Collected data entries:
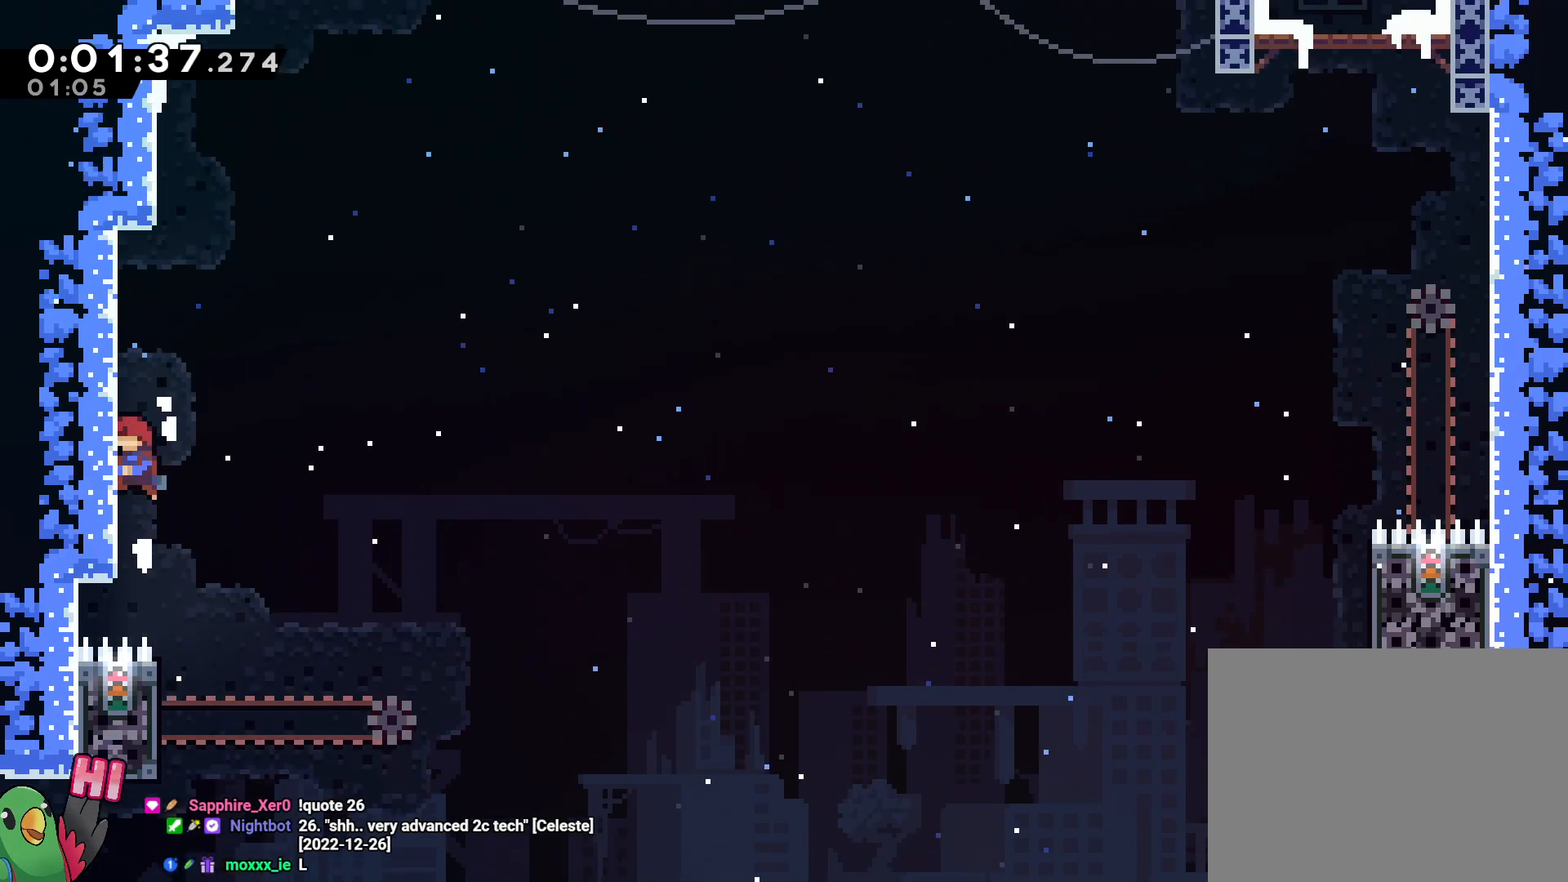
{"buttons": ["B"], "left_stick": "left", "right_stick": "center", "events": [[33, "left_stick", "center"], [250, "R1", "up"], [267, "B", "up"], [350, "B", "down"], [467, "left_stick", "left"]]}
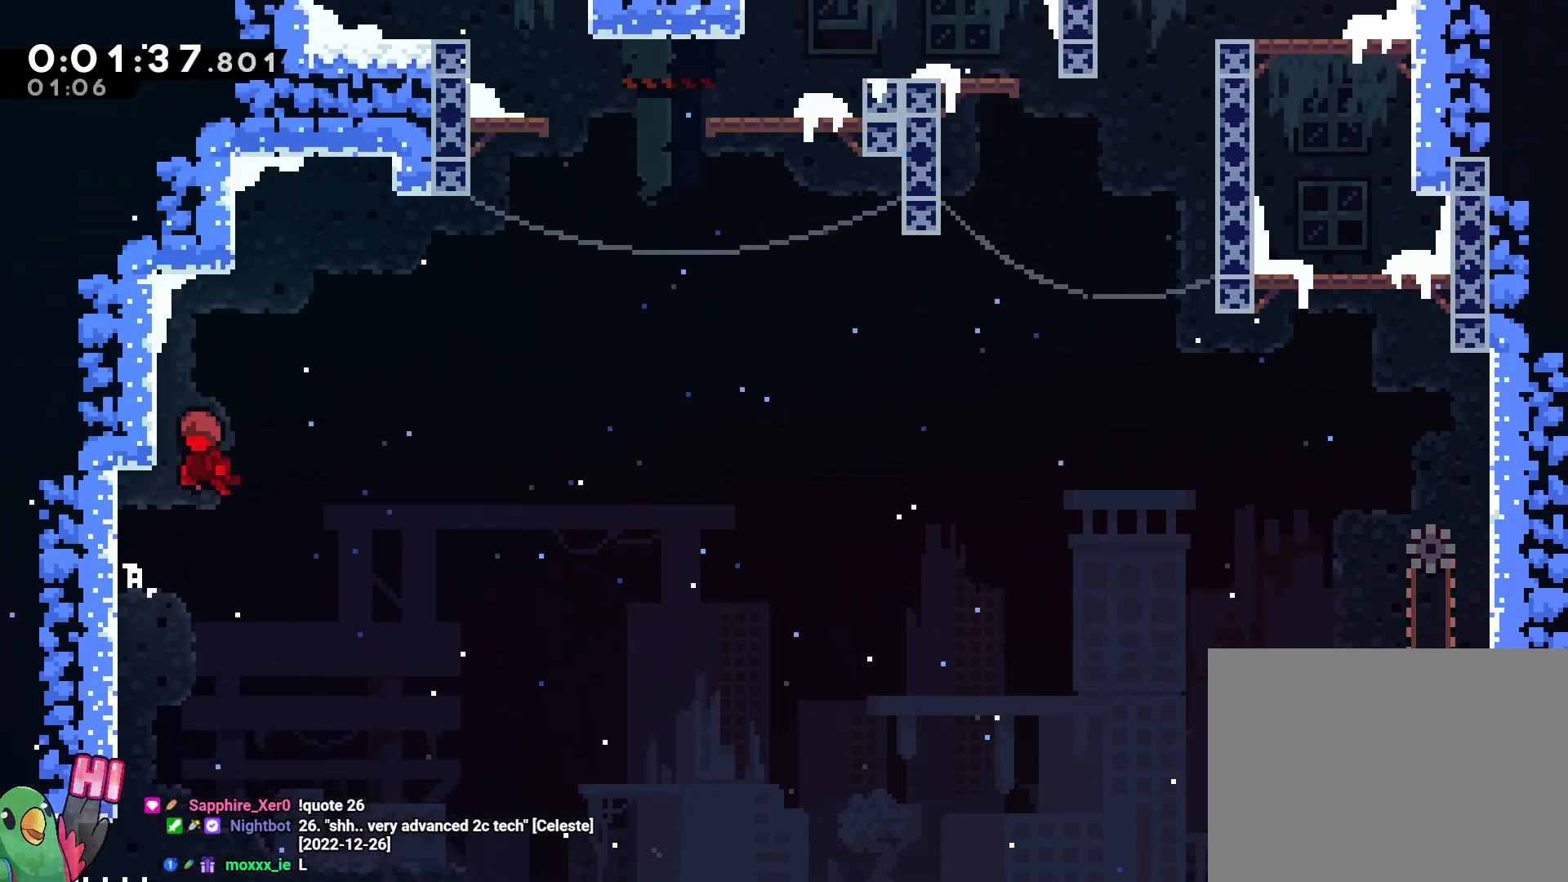
{"buttons": ["B"], "left_stick": "up-right", "right_stick": "center", "events": [[117, "B", "up"], [167, "B", "down"], [217, "left_stick", "right"], [267, "left_stick", "up-right"]]}
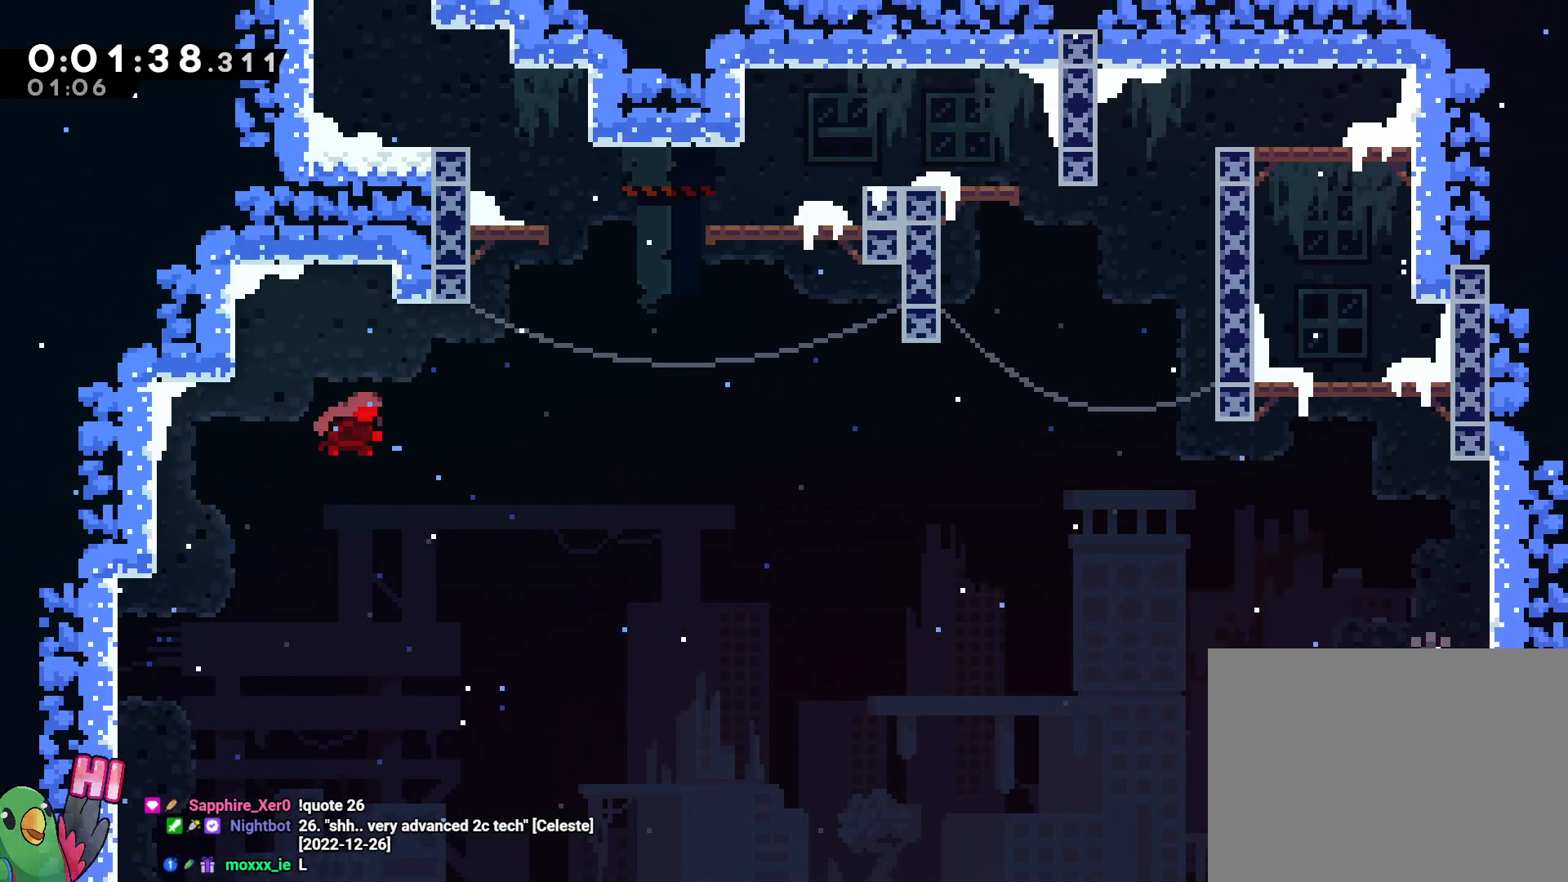
{"buttons": ["B"], "left_stick": "left", "right_stick": "center", "events": [[33, "Y", "down"], [133, "B", "up"], [133, "Y", "up"], [250, "left_stick", "center"], [267, "B", "down"], [383, "left_stick", "left"]]}
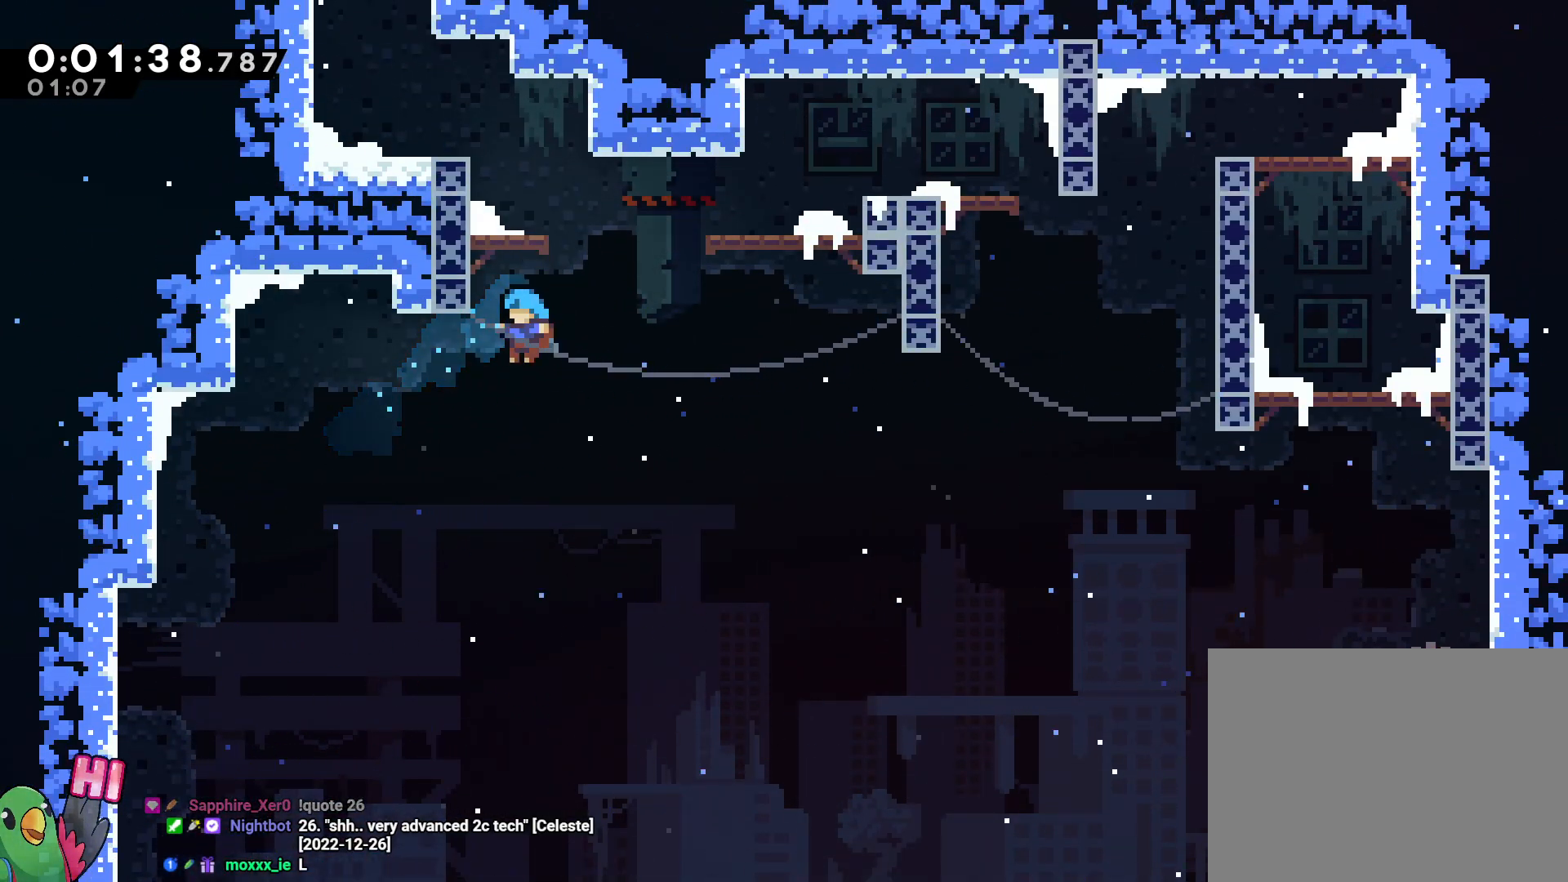
{"buttons": [], "left_stick": "down", "right_stick": "center", "events": [[150, "B", "up"], [150, "R1", "down"], [233, "left_stick", "down-left"], [333, "left_stick", "down"], [383, "R1", "up"]]}
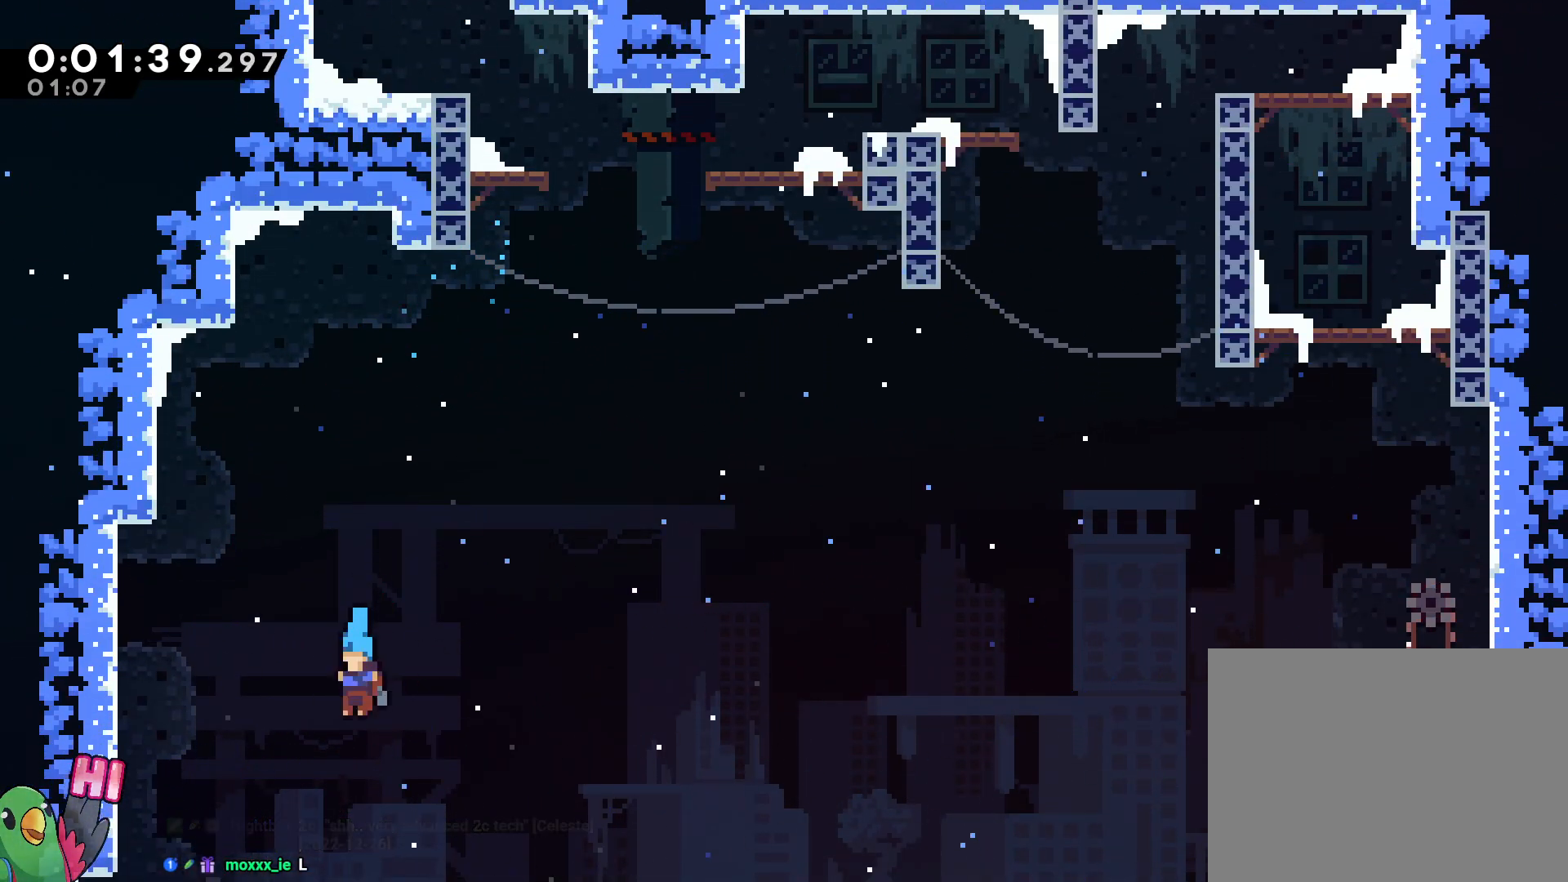
{"buttons": ["R1"], "left_stick": "center", "right_stick": "center", "events": [[117, "left_stick", "left"], [233, "R1", "down"], [433, "left_stick", "center"]]}
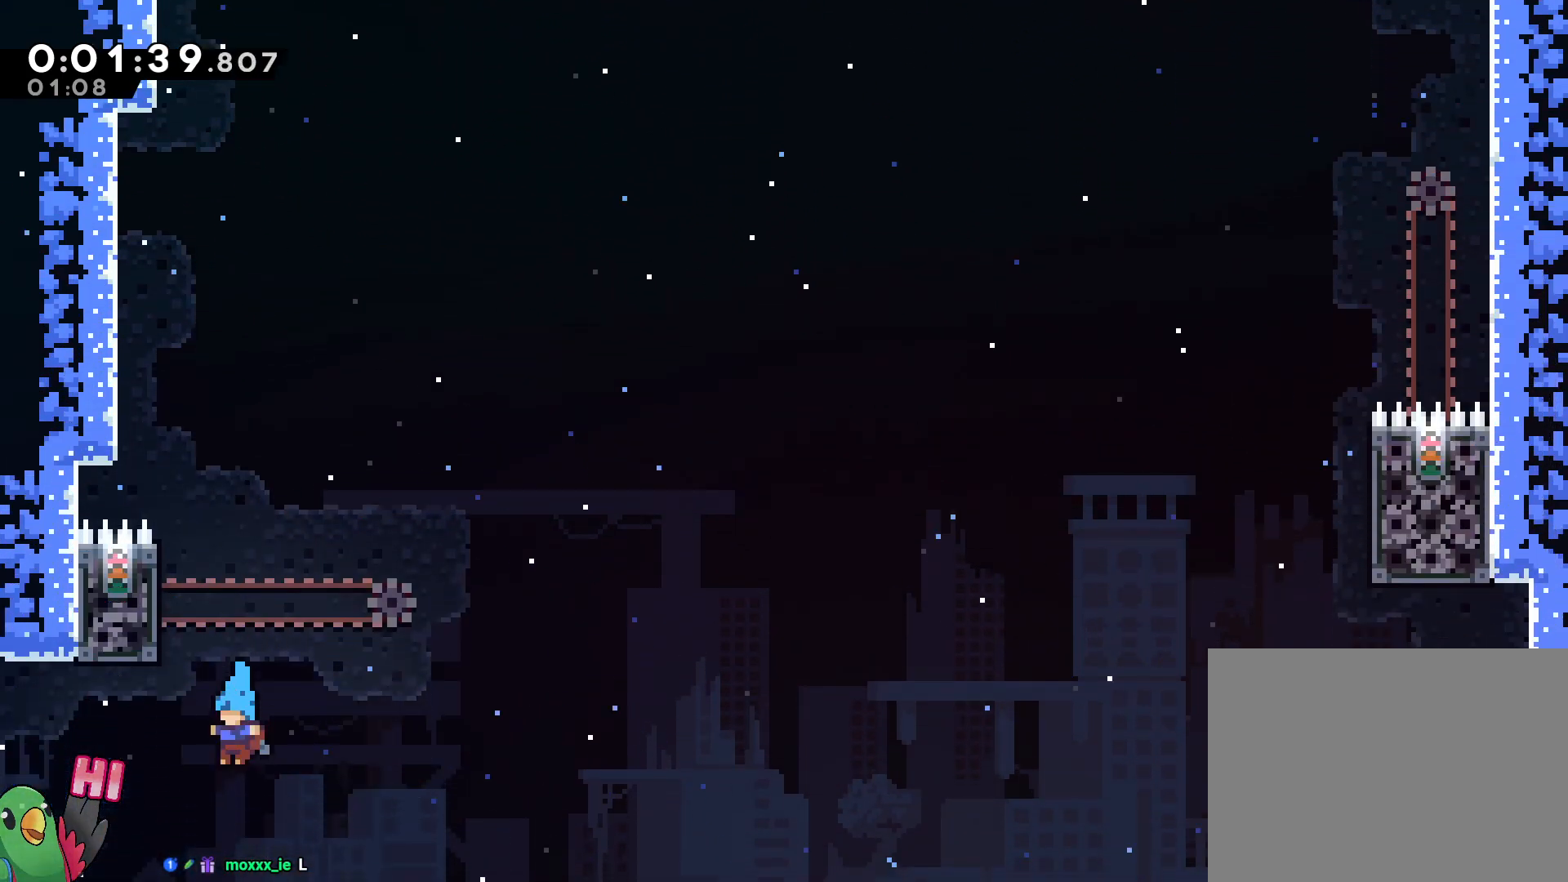
{"buttons": ["R1"], "left_stick": "left", "right_stick": "center", "events": [[67, "left_stick", "left"], [167, "left_stick", "center"], [400, "left_stick", "left"]]}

INSTRUCTIONS TO FOLLOW: All of the data above needs to be given again exactly. Leave out each image.

SOLUTION TO THIS PROBLEM:
{"buttons": ["B"], "left_stick": "left", "right_stick": "center", "events": [[33, "left_stick", "center"], [250, "R1", "up"], [267, "B", "up"], [350, "B", "down"], [467, "left_stick", "left"]]}
{"buttons": ["B"], "left_stick": "up-right", "right_stick": "center", "events": [[117, "B", "up"], [167, "B", "down"], [217, "left_stick", "right"], [267, "left_stick", "up-right"]]}
{"buttons": ["B"], "left_stick": "left", "right_stick": "center", "events": [[33, "Y", "down"], [133, "B", "up"], [133, "Y", "up"], [250, "left_stick", "center"], [267, "B", "down"], [383, "left_stick", "left"]]}
{"buttons": [], "left_stick": "down", "right_stick": "center", "events": [[150, "B", "up"], [150, "R1", "down"], [233, "left_stick", "down-left"], [333, "left_stick", "down"], [383, "R1", "up"]]}
{"buttons": ["R1"], "left_stick": "center", "right_stick": "center", "events": [[117, "left_stick", "left"], [233, "R1", "down"], [433, "left_stick", "center"]]}
{"buttons": ["R1"], "left_stick": "left", "right_stick": "center", "events": [[67, "left_stick", "left"], [167, "left_stick", "center"], [400, "left_stick", "left"]]}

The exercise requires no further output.